Earlier in 2010, I detailed some of the more-cloyingly transparent developments in the refinishing, and refurbishing of Patricia Russo's CV -- repainting her as some sort of corporate reformer.
Thankfully for pharma investors, she is not the lead director at Merck -- but depressingly, for auto company bondholders -- Patricia Russo is now the lead director at GM. Here is the relevant portion of GM's SEC Form 8-K, filed last night:
. . . .On March 2, 2010, the Board of Directors of GM amended sections 2.4 and 2.6 of the Company’s Bylaws regarding special meetings and the election of chairman, all effective immediately.
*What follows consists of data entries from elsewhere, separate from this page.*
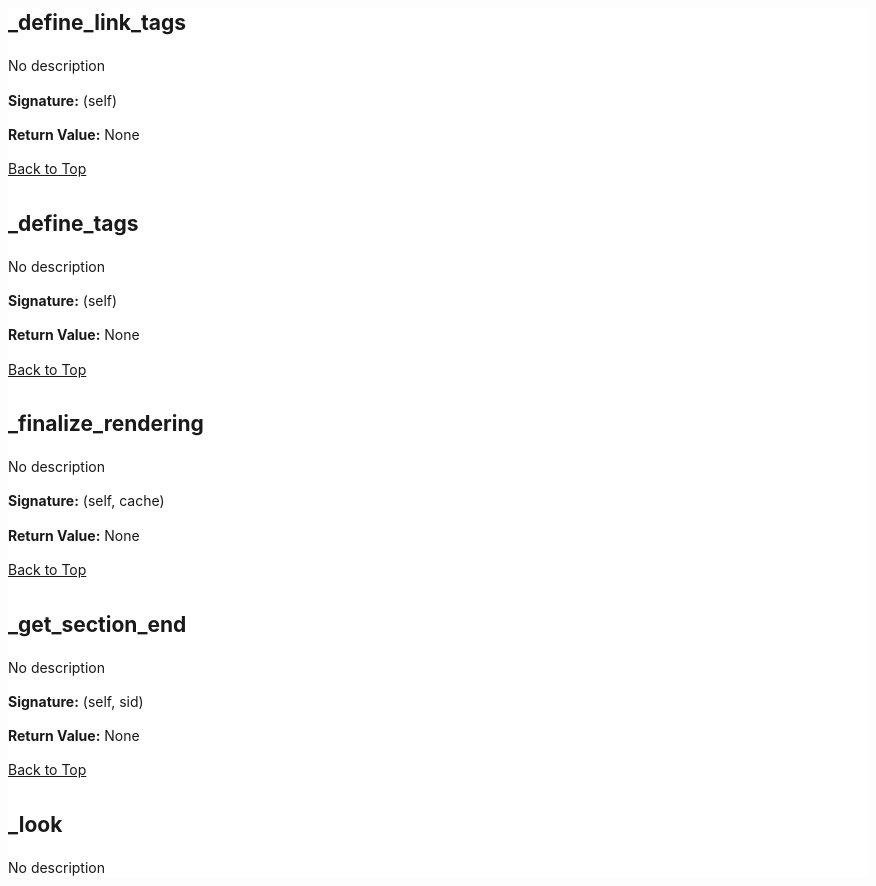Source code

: ## \_define\_link\_tags
No description



**Signature:** (self)





**Return Value:** None

[Back to Top](#module-overview)


## \_define\_tags
No description



**Signature:** (self)





**Return Value:** None

[Back to Top](#module-overview)


## \_finalize\_rendering
No description



**Signature:** (self, cache)





**Return Value:** None

[Back to Top](#module-overview)


## \_get\_section\_end
No description



**Signature:** (self, sid)





**Return Value:** None

[Back to Top](#module-overview)


## \_look
No description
Section 2.4 has been amended to permit the lead director, if appointed, to call special meetings of the Board.
Section 2.6 has been amended to: (a) permit the Board to elect an independent or a non-independent director as Chairman in its discretion; (b) provide for the Board to designate an independent lead director in the event the Chairman is not considered “Independent”; and (c) permit the lead director to preside at Board meetings in the absence of the Chairman. [Editor's Note: This same weakened version of the lead director role was in-force at legacy Scheirng-Plough, when Russo served there as lead director, during May 2009, to November 2009.]
At the same meeting, the GM Board has designated Patricia F. Russo, a member of the GM Board since July 2009, as lead independent director, effective immediately. . . .
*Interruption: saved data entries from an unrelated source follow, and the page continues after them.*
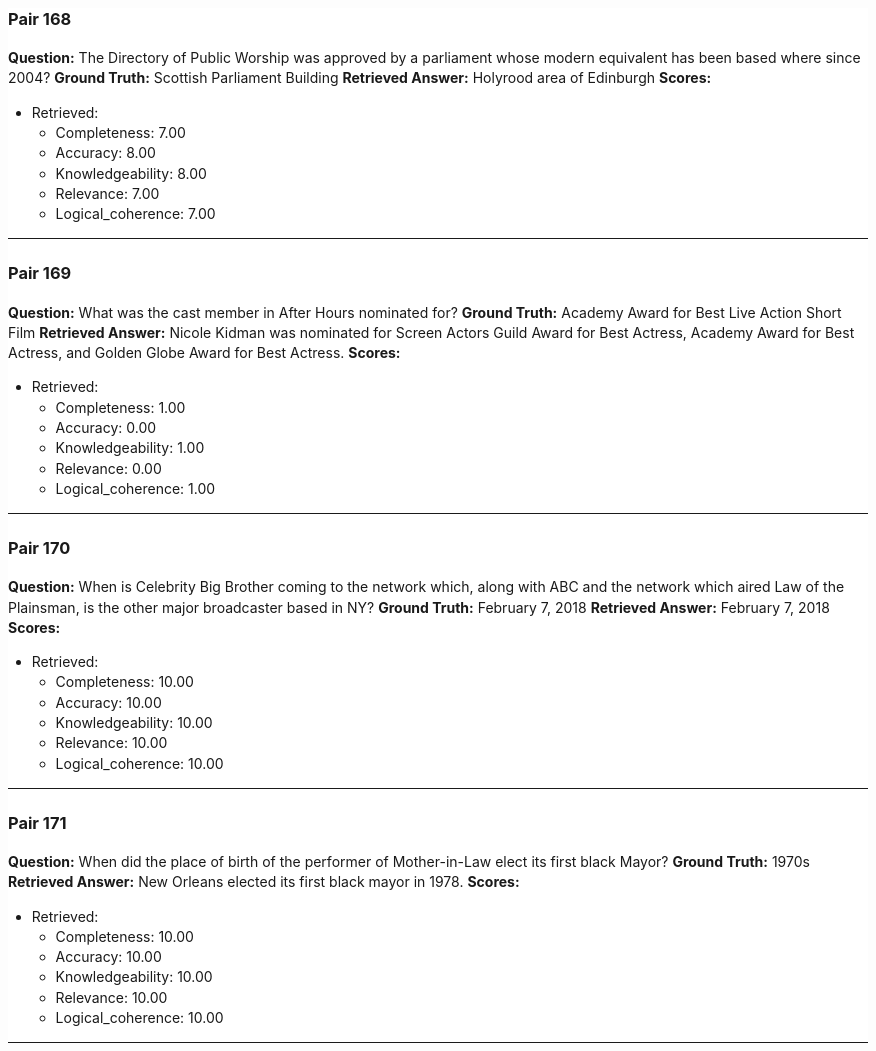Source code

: 
### Pair 168
**Question:** The Directory of Public Worship was approved by a parliament whose modern equivalent has been based where since 2004?
**Ground Truth:** Scottish Parliament Building
**Retrieved Answer:** Holyrood area of Edinburgh
**Scores:**
- Retrieved:
  - Completeness: 7.00
  - Accuracy: 8.00
  - Knowledgeability: 8.00
  - Relevance: 7.00
  - Logical_coherence: 7.00

---

### Pair 169
**Question:** What was the cast member in After Hours nominated for?
**Ground Truth:** Academy Award for Best Live Action Short Film
**Retrieved Answer:** Nicole Kidman was nominated for Screen Actors Guild Award for Best Actress, Academy Award for Best Actress, and Golden Globe Award for Best Actress.
**Scores:**
- Retrieved:
  - Completeness: 1.00
  - Accuracy: 0.00
  - Knowledgeability: 1.00
  - Relevance: 0.00
  - Logical_coherence: 1.00

---

### Pair 170
**Question:** When is Celebrity Big Brother coming to the network which, along with ABC and the network which aired Law of the Plainsman, is the other major broadcaster based in NY?
**Ground Truth:** February 7, 2018
**Retrieved Answer:** February 7, 2018
**Scores:**
- Retrieved:
  - Completeness: 10.00
  - Accuracy: 10.00
  - Knowledgeability: 10.00
  - Relevance: 10.00
  - Logical_coherence: 10.00

---

### Pair 171
**Question:** When did the place of birth of the performer of Mother-in-Law elect its first black Mayor?
**Ground Truth:** 1970s
**Retrieved Answer:** New Orleans elected its first black mayor in 1978.
**Scores:**
- Retrieved:
  - Completeness: 10.00
  - Accuracy: 10.00
  - Knowledgeability: 10.00
  - Relevance: 10.00
  - Logical_coherence: 10.00

---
Take a moment to ponder this -- a person with no auto industry experience (and almost no collective-bargaining/unionized workforce experience), and only nine months on the board (i.e., she's perhaps been to nine meetings of the board, in total), is now in charge of the corporate governance of a recently clearly-failing, yet now wending its way through reorganization, non-public approximately $140 billion-in-recent-annualized-revenue heavy-steel enterprise -- one with over 200,000 employees (at September 2009; under 190,000 today), many of them unionized. An enterprise that delivered to retail just over 2 million vehicles, in the full-year 2009. What can one person, with nine half day meetings as her total experience, possibly know about leading the board of such a far-flung and complicated morass, all while overseeing her former boss, here -- Ed Whitacre?
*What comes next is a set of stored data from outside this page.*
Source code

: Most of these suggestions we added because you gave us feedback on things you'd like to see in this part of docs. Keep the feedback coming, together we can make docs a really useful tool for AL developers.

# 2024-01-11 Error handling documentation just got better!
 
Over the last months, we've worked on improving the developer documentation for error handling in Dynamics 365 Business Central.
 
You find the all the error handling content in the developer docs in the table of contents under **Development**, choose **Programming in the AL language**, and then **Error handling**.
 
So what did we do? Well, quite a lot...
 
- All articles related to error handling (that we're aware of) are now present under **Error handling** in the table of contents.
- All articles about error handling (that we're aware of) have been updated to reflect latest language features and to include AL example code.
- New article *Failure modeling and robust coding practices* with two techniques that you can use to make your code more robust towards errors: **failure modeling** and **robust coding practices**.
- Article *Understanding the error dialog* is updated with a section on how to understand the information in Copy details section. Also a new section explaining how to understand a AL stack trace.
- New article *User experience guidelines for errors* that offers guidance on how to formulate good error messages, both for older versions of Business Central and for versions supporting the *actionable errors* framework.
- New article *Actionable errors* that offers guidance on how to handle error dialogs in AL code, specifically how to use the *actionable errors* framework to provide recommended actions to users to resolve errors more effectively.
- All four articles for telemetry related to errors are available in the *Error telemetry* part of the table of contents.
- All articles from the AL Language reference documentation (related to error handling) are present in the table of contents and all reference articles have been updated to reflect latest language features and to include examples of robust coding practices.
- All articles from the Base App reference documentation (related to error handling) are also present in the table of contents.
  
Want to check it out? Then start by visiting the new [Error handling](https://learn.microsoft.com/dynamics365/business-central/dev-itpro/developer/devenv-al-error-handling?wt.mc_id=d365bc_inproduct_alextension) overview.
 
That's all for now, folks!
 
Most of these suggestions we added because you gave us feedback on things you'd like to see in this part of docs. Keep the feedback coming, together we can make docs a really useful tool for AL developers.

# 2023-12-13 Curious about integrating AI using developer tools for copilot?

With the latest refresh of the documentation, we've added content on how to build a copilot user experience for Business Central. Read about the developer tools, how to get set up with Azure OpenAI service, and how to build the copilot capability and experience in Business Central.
Honestly, it looks to me like she has been chosen (in part) to play the docile lead -- vis-a-vis her active underling (not so terribly long ago her boss -- at ATT/Lucent), one GM Chairman Ed Whitacre. Cozy.
And now no matter how GM's reorganization turns out -- no one will remember her role as docile enabler, first on the Compensation Committee, then as its chair (when Hans Becherer stepped down in May 2009), and then as lead director, for a partial year -- at legacy Schering-Plough, serving in essence as a rubber-stamp for the active (and sticky-fingered) Chairman and CEO, Fred Hassan.
And her CV would otherwise then be well-scrubbed -- but this will remain. Right here.